While some retailers have yet to embrace the Big Data revolution, companies like IBM are using the power of algorithms to forecast potential growth.
According to IBM’s Big Data-based retail forecast , the jewelry industry is poised to expand more than 11 percent in the second quarter this year. The company cites improved consumer confidence and low unemployment for the rebounding appetite for luxury items like jewelry.
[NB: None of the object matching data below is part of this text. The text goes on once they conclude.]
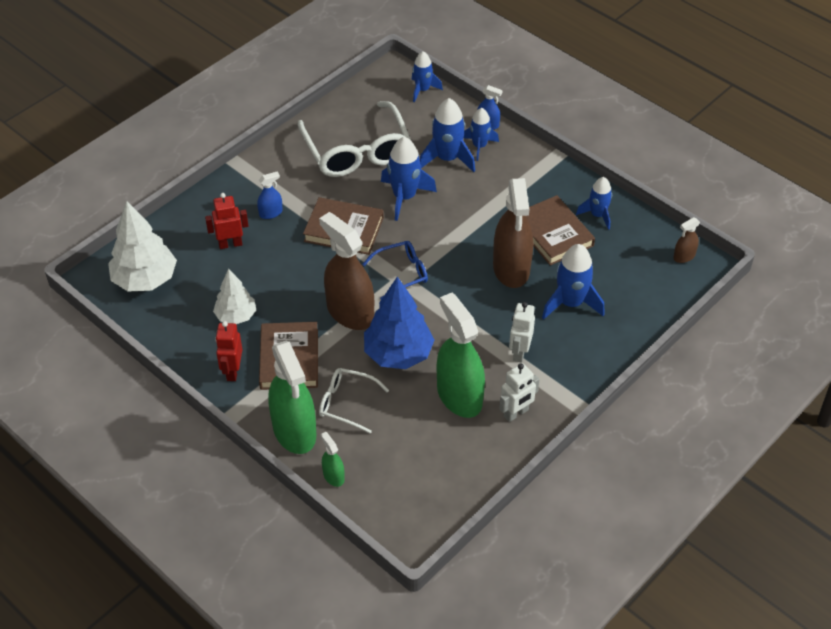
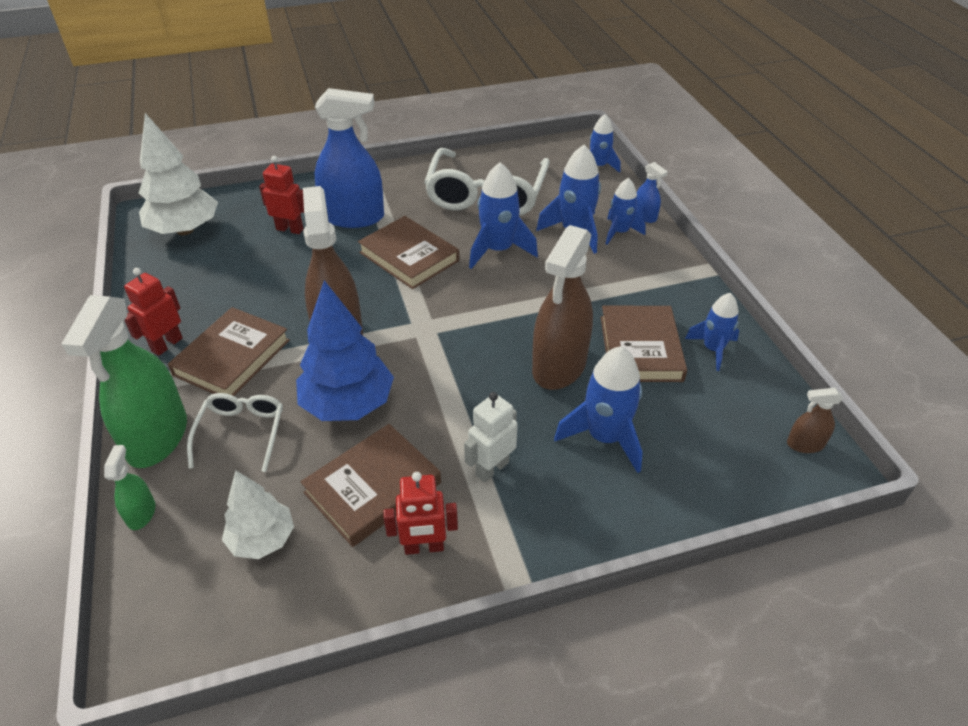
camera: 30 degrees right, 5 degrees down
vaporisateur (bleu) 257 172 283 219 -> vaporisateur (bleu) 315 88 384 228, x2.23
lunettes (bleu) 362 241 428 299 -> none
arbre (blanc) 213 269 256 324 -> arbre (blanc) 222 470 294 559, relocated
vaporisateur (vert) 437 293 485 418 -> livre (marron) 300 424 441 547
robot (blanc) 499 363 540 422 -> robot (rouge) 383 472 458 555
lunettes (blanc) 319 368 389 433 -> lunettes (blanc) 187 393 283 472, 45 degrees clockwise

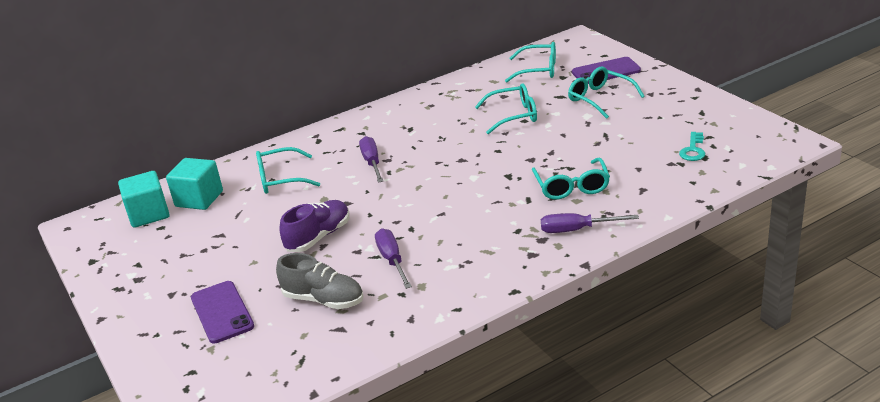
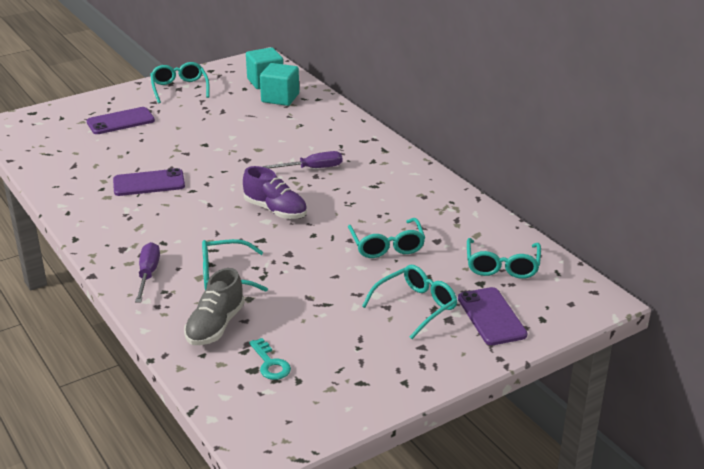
camera: 85 degrees right, 0 degrees up
clé (turquoise) 679 132 705 161 -> clé (turquoise) 249 338 291 380, 135 degrees counterclockwise
lunettes (turquoise) 256 147 320 194 -> lunettes (turquoise) 150 62 210 103, relocated
chaussure (violet) 279 200 349 252 -> chaussure (violet) 243 166 307 219, relocated
tournevis (violet) 375 228 412 289 -> téléphone (violet) 113 168 185 196
chaussure (gris) 276 253 363 309 -> chaussure (gris) 184 268 245 345, relocated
To make its predictions, IBM relies on 22 years of historical retail data from the U.S. Census Bureau, which captures retail sales observations from more than 46,000 retailers every month. It then considers other factors, including consumer confidence, disposable income and unemployment data. Based on all of this data and the intelligence of its algorithms, IBM boasts that its forecasts have a 97 percent accuracy rate.
It’s a bold claim, but if IBM’s predictions turn out to be right, you can bet that more companies will turn to Big Data for sales forecasts in the future.
Sterling Jewelers has already tapped into IBM’s Big Data solutions to inform the relaunch of the online presence of its Kay Jewelers and Jared the Galleria of Jewelry brands, according to a post on IBM’s A Smarter Planet Blog . So far, the partnership with IBM has boosted bottom line growth, resulting in an increase of year-over-year online sales for both brands.
But improving sales isn’t the only thing Big Data can do for retailers. By tapping into data sets of gold, retailers can provide personalized shopping experiences with customer-centric recommendations and advice.
This holds true for brick-and-mortar retailers as well as e-commerce outlets. In fact, in a sign of the increased role of customer data in the purchasing cycle, eBay just announced  the hiring of its first vice president of customer optimization and data, Zoher Karu.
In an official post on the company’s blog , Devin Wenig, head of eBay Marketplaces, said Karu’s role would be to "drive data-driven innovation, delivering a personalized and intuitive omnichannel shopping experience to customers around the world."
While we’re still in the early stages of Big Data’s impact on the retail industry, it’s not hard to see that more companies will rely on customer data to steer their businesses in the right direction.